[[ DOCUMENT PASSAGE open ]]

Takuya Nakaizumi 2009.6.10
2
Motivation for the study
  1. Does monetary Incentive affect the conversation
    or editing?
  2. Editors or writers have their own opinion.They
    will reject the opinion of others on their
    writing or compilation especially when they do
    not agree with or do not like it.
  3. Even in such circumstances, incentives may make
    them edit in a way different from what they would
    have done otherwise.
  4. In this experiment, we tested whether a monetary
    incentive affected the editing of a conversation
    in the BBS.

3
Evaluation of the editing
  • To give an editor adequate incentive, we need an
    evaluation of the performance on which the reward
    depends
  • The editing must have a true value. However it is
    quite difficult to estimate.
  • Thus in this study we employ a peer review
    system.
  • The editing was evaluated by all the participants
    of the conversation in the BBS.
  • And the rewards of the editor depended on the
    evaluation of the participants of the
    conversation of the BBS.

4
Evaluation Behavior
  • Participants of the conversation of the BBS,
    might appreciate the editing more if the editing
    attracts the participants.
  • The reward for the editor might affect just the
    effort of the editor. The reward itself for the
    editor might not affect the evaluation from the
    other participants.
  • Thus higher rewards lead to more attractive
    editing. ?We check it by experiment

5
What is a Field Experiment?
  • Harrison and List 2004
  • Our primary point is that dissecting the
    characteristics of field experiments helps define
    what might be better called an ideal experiment,
    in the sense that one is able to observe a
    subject in a controlled setting but where the
    subject does not perceive any of the controls as
    being unnatural and there is no deception being
    practiced.

[[ DOCUMENT PASSAGE closed ]]
[[ DATA LISTING open ]]

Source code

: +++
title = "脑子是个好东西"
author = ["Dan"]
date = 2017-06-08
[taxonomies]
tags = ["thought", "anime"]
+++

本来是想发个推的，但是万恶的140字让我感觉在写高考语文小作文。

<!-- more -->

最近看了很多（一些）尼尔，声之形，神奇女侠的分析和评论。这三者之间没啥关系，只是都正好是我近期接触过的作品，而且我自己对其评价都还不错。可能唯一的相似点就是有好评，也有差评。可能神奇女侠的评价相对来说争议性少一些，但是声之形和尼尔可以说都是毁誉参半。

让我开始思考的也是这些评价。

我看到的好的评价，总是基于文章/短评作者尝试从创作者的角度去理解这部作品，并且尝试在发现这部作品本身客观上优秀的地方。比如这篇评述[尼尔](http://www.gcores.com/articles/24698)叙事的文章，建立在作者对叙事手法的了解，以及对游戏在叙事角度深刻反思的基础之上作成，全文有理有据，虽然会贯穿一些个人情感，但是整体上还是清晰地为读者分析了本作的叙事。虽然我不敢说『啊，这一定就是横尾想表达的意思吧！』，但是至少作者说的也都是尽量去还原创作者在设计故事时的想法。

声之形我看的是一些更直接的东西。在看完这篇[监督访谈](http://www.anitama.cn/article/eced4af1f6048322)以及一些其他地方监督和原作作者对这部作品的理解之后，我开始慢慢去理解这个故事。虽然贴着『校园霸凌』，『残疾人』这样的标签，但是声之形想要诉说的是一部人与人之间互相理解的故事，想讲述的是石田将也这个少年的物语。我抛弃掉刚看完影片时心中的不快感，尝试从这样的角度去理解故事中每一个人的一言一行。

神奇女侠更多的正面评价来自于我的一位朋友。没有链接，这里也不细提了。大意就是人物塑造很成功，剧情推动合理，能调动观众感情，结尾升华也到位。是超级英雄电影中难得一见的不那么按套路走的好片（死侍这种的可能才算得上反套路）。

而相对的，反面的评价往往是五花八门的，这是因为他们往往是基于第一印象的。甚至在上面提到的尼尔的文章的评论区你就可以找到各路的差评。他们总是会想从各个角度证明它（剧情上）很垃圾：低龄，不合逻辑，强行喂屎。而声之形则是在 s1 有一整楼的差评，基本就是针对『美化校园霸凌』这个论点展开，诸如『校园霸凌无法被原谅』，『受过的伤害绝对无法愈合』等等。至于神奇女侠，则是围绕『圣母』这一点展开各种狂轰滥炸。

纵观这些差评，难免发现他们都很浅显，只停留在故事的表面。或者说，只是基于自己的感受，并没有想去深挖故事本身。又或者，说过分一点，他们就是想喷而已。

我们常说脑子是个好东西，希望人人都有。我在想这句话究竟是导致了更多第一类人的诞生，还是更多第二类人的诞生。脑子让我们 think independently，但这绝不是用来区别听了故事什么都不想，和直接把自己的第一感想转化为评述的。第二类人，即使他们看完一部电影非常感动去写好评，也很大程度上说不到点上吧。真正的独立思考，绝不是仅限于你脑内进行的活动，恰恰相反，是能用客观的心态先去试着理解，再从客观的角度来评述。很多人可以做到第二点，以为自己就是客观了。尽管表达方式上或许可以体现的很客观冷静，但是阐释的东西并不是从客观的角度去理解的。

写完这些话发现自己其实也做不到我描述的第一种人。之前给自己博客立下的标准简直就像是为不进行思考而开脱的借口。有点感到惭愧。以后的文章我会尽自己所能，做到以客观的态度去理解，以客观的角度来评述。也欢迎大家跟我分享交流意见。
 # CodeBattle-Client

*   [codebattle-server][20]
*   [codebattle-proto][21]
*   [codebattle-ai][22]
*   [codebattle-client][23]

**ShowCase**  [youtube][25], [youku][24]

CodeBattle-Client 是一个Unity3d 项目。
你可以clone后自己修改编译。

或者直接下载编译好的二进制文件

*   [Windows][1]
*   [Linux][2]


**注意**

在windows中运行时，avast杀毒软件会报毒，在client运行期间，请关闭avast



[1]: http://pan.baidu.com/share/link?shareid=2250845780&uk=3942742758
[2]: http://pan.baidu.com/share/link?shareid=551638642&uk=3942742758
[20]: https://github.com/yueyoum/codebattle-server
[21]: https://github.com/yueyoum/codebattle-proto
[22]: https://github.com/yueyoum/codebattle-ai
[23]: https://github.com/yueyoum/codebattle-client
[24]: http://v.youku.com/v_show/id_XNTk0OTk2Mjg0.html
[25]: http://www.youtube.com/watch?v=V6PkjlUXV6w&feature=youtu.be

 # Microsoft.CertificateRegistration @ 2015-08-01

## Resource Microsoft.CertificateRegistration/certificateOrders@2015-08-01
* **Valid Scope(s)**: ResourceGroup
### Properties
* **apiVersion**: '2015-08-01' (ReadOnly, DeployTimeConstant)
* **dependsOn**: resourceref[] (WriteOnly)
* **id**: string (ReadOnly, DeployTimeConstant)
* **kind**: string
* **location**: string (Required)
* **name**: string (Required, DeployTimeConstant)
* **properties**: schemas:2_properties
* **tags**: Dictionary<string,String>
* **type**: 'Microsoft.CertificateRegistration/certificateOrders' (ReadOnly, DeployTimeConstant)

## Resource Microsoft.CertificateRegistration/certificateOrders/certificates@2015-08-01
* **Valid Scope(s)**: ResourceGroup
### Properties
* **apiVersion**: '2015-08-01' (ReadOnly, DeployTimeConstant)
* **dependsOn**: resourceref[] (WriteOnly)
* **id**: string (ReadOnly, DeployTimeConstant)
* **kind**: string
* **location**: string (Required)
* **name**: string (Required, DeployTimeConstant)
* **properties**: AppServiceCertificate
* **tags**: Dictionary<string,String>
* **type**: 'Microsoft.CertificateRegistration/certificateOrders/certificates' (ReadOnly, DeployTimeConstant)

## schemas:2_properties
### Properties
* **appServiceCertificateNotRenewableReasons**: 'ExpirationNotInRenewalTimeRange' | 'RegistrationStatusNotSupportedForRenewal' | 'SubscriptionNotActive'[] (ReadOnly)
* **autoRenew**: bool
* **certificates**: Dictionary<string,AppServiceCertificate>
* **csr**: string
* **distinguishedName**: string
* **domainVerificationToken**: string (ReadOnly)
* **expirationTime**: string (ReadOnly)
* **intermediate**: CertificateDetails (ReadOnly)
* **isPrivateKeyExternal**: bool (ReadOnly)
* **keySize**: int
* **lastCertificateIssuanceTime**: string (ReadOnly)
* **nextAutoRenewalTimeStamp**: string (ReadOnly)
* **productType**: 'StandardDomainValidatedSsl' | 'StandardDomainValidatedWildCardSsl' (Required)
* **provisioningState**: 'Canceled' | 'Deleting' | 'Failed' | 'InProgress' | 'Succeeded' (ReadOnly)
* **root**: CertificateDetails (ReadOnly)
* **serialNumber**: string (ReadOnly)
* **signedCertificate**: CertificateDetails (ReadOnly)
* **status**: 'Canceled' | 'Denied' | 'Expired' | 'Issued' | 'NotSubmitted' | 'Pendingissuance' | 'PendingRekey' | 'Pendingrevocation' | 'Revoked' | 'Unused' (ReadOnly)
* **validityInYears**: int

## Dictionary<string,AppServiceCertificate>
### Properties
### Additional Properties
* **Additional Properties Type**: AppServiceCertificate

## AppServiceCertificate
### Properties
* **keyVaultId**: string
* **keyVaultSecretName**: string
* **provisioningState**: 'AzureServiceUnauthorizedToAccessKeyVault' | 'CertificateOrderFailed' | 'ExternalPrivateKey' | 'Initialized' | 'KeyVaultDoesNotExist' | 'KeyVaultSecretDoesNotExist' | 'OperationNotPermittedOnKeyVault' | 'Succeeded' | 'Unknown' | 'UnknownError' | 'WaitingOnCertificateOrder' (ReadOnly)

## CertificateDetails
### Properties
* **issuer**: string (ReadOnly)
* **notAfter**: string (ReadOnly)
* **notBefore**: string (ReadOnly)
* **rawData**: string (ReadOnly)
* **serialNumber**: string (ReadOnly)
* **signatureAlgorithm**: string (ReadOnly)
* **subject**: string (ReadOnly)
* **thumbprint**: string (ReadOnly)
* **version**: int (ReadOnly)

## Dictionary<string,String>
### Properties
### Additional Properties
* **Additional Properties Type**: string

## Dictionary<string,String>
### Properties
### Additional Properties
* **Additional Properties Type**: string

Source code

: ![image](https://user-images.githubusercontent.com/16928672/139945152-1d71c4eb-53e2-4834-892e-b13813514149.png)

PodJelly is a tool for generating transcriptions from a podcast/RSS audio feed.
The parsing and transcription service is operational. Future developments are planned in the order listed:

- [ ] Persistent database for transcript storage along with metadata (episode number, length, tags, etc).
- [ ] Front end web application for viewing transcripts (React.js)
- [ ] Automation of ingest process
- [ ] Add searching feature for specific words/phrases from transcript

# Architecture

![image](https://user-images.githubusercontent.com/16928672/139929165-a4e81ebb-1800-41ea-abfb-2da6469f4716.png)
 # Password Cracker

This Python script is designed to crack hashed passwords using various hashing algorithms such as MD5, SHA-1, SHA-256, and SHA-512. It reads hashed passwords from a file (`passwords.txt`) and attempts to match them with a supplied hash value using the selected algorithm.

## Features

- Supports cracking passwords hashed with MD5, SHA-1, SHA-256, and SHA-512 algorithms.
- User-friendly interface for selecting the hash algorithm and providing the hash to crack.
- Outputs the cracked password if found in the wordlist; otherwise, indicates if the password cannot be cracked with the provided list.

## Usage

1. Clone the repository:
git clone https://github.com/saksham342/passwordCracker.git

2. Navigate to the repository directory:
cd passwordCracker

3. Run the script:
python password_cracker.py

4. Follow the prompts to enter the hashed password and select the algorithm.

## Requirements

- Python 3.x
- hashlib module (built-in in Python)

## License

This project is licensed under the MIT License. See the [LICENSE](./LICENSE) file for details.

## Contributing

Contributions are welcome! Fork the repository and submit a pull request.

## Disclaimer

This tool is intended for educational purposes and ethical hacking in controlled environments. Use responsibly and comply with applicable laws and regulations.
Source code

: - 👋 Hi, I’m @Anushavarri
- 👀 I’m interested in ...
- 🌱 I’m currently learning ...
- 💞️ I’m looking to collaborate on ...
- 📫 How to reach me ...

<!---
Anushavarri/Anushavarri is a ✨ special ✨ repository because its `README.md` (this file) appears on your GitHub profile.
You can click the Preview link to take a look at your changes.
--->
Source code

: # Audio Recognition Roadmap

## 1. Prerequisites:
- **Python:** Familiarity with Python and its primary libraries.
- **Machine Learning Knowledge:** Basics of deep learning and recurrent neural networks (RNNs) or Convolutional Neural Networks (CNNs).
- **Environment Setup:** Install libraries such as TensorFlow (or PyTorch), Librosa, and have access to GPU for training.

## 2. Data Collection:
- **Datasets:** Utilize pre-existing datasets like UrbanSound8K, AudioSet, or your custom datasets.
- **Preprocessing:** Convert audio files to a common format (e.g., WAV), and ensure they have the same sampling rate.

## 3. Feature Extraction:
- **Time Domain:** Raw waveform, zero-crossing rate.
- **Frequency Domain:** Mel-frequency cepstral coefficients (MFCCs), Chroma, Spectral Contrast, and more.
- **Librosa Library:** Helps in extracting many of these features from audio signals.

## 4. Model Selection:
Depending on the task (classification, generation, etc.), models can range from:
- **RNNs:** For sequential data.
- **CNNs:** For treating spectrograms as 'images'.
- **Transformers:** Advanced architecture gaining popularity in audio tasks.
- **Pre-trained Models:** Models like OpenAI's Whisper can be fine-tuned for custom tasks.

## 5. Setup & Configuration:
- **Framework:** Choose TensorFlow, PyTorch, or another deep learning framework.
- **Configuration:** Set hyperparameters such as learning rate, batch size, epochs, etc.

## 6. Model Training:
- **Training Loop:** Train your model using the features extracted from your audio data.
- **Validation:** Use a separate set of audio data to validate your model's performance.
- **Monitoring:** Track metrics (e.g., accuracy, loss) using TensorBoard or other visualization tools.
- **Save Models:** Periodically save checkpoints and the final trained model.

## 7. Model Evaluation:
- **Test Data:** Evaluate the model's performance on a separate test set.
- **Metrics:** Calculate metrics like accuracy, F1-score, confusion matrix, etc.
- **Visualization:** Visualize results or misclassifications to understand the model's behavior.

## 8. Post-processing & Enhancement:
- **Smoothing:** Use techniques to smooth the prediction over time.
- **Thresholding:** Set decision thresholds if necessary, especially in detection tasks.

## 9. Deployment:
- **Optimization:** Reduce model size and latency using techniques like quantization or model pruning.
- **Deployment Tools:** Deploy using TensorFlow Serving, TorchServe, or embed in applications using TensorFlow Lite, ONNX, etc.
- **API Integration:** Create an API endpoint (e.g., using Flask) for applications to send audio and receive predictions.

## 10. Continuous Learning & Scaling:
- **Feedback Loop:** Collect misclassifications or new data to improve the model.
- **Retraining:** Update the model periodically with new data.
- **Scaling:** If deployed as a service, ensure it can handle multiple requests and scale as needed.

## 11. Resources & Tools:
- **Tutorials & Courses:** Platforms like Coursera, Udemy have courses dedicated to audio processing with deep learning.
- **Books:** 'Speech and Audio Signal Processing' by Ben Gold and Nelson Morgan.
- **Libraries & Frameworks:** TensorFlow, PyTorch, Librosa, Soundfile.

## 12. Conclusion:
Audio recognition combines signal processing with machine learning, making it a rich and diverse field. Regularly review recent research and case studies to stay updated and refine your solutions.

[[ DATA LISTING closed ]]

■ **EXERCISE**: Can you retype the part of the slides on editing incentives that opens with the words containing "4. In this experiment, we" and closes with "difficult to estimate."?

■ **SOLUTION BELOW**:
4. In this experiment, we tested whether a monetary
    incentive affected the editing of a conversation
    in the BBS.

3
Evaluation of the editing
  • To give an editor adequate incentive, we need an
    evaluation of the performance on which the reward
    depends
  • The editing must have a true value. However it is
    quite difficult to estimate.